Loss Functions and Risk Functions in Mathematical Statistics

Introduction¹

Let the random variables of a sample of size $n$ be denoted by $X$. Assume this sample was obtained from a distribution with probability density function $p(x; \theta)$. Denote the estimator of the parameter $\theta$ by $\phi(X)$ as follows.

Since the role of an estimator is to approximate the parameter $\theta$ well, it is natural to consider a function that measures the error between them. Because it measures a difference, it is reasonable that the function takes nonnegative values. Therefore, define a function $\mathcal{L}$ that represents the discrepancy between the two as follows.

Definition

A function $\mathcal{L}$ of the parameter $\theta$ and its estimator $\phi(X)$ is called the loss function.
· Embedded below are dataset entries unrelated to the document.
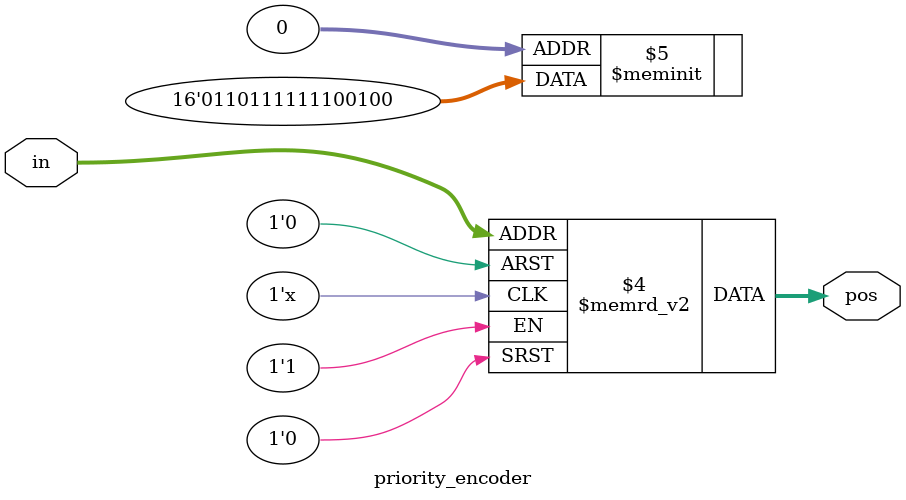
<source format=v>
module priority_encoder( 
input [2:0] in,
output reg [1:0] pos ); 
// When sel=1, assign b to out
always @(*)
begin
 case (in) 
 3'd0 : pos = 2'd0; 
 3'd1 : pos = 2'd1; 
 3'd2 : pos = 2'd2; 
 3'd3 : pos = 2'd3; 
 3'd4 : pos = 2'd3; 
 3'd5 : pos = 2'd3; 
 3'd6 : pos = 2'd2; 
 3'd7 : pos = 2'd1; 
 default: pos = 2'd0; 
 endcase
end 
endmodule

</source>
$$ \mathcal{L} : (\theta, \phi(X)) \mapsto \mathcal{L}(\theta, \phi(X)) \in \mathbb{R}^{+} $$

Here $\mathbb{R}^{+} = \left\{ x \in \mathbb{R} : x \gt 0 \right\}$. The expectation of the loss function is called the risk function.

$$ R(\theta, \phi(X)) = E_{X}\left[ \mathcal{L}(\theta, \phi(X)) \right] = \int \mathcal{L}(\theta, \phi(x)) p(x; \theta) \mathrm{d}x $$

Explanation

Each time an estimator $\phi(X)$ is chosen, the discrepancy $\mathcal{L}$ with the parameter is fixed; in this context the estimator is also called a decision function. Often the initial letter of decision is used, and it is denoted by $\delta(X)$.

$$ R(\theta, \delta) = E_{X} \left[ \mathcal{L}(\theta, \delta(X)) \right] = \int \mathcal{L}(\theta, \delta(X)) p(x; \theta) \mathrm{d}x $$

Note that in the definition the form of the loss function is not uniquely specified. The loss function can be defined in many ways, but for it to work well as a loss function it should reflect the gap between parameter and estimator and have computational advantages, among other considerations. In this context, the risk function becomes an important criterion for selecting a loss function; it is desirable to choose a loss function that minimizes $R(\theta, \phi(X))$ for every $\theta$.

From the frequencyist perspective the parameter $\theta$ is a fixed value, whereas from the Bayesian perspective the parameter $\theta$ is treated as a random variable. In that case Risk function in Bayesian inference becomes the expectation with respect to the joint distribution.

$$ R(\Theta, \phi(X)) = E_{\Theta, X} \left[ \mathcal{L}(\Theta, \phi(X)) \right] = \int \int \mathcal{L}(\theta, \phi(x)) p(\theta, x) \mathrm{d}\theta \mathrm{d}x $$

Mean squared error

The following risk function is called the mean squared error.

$$ R(\theta, \phi(X)) = E_{X} \left[ \big( \theta - \phi(X) \big)^{2} \right] = \int \big( \theta - \phi(X) \big)^{2} p(x; \theta)\mathrm{d}x $$

The meaning is literal: it is the mean of the squared errors.